Frutt Family Lodge & Apartments
Hotel and apartment building high up in the swiss mountains at a remote lake side. A neo-cubistic compound, recalling Bruno Taut’s expressionistic „Alpine Architektur“ from the 1910s.
The compound is situated just beside a lake, high up in the swiss mountains at an altitude of about 1900 meters above the sea. The small village of Melchsee-Frutt is the top station of a skiing area, in winter only accessible by a small cable car . The crystalline building cubes mark the edge between village and lake. Hotel and apartments face the rough landscape scenery and seem to become a part of it: four monumental rocks floating on a crystalline basement, just like mountains up on a mirroring lake. Recalling Bruno Taut’s expressionistic „Alpine Architektur“ from the 1910s, the buildings are a optimistic statement of how architecture and nature can become a „fantastic“ whole.

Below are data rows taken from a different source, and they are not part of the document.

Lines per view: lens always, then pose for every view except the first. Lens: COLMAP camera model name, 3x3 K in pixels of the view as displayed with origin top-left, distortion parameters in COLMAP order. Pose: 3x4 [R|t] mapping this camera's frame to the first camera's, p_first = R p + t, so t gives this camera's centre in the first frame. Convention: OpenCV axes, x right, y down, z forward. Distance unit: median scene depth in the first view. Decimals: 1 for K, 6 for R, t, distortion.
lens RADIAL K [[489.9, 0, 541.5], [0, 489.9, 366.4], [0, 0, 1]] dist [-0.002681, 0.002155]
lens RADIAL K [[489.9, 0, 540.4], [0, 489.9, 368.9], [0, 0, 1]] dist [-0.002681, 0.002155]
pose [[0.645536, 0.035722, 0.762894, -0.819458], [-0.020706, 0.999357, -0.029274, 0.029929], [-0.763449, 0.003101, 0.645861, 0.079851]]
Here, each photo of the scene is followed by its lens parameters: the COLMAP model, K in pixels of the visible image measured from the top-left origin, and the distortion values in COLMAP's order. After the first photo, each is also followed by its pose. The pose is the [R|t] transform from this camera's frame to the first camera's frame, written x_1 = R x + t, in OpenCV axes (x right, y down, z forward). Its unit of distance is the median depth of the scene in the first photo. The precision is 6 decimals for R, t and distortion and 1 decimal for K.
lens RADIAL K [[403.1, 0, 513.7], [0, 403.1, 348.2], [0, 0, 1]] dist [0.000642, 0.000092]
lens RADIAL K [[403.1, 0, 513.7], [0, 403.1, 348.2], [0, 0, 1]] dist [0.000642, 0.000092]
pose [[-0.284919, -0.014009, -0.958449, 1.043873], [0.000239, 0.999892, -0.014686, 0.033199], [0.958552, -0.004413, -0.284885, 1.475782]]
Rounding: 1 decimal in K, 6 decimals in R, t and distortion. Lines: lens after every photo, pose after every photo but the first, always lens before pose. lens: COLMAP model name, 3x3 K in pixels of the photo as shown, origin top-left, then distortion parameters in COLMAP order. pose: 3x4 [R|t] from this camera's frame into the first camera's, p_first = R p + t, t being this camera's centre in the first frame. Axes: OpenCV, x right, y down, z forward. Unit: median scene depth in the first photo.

The guest approaches the building from north, entering a welcoming courtyard. From this perspective, the four building volumes and their basement rim become sort of a crown, embracing the guest. From here on, the building does, what architecture is doing since millennia: protecting man against a wild and unexpectable nature –and from that save harbour, opening up ever new perspectives on that wild „outside“.
In this sense, the glassy basement’s entry area, restaurant, bar and lounge are a „lodge“ at its best: offering all the commodities of a wooden, chalet like interior, they open up fantastic views on lake and mountains at the same time. Wherever interior and exterior meets, natural light is flooding the rooms. While reception, bar and lounge recall the free flowing shape and space of the exterior, the restaurant is boxing the space for the sake of commodity. In the evening hours, the lounge’s great fireplace is becoming the warm hart of the hotel – and the building basement itself becomes a warm glowing torch in the dark lonesome mountain wilderness.
When the sun is gone, or on foggy and windy days, the SPA offers a different experience. Situated in the lower basement, it seems to be a strange and yet familiar world on its own. While the other public spaces have a more typical wooden chalet like interior, the wellness area recalls a natural experience: just like the outside shape of the building, the SPA’s interior seems to be a geometric interpretation of mountain caves. In fact, Melchsee-Frutt’s underworld embodies a gigantic cave system. Comparably, the SPA is a system of polygonal chambers, connected by short and narrow corridors. Starting with the intimate changing rooms, and varying on scale and light in the wooden sauna chambers, the space system finds it’s culminating in the cold bath: after a series of small, more dark rooms, the bath surprises with its large artificial top light, flooding the spacious „cave“ with a day bright light. Appendix of this experience is the hot bath and relaxing room, both opening panoramic views on the outer natural landscape.
The up-floor hotel rooms are adept on family needs. The two-room family suites combine the commodity of a suite with a variety of sleeping possibilities for up to five people. Bay windows extend the rooms towards the outside and again open views on the landscape. Here, in the intimacy of the private rooms, the dualism of architecture and nature finds its peak: standing at the window, just wearing your pyjama, watching the sunrise over the snowy mountains. Civilization and wilderness, just divided by three thin layers of glass.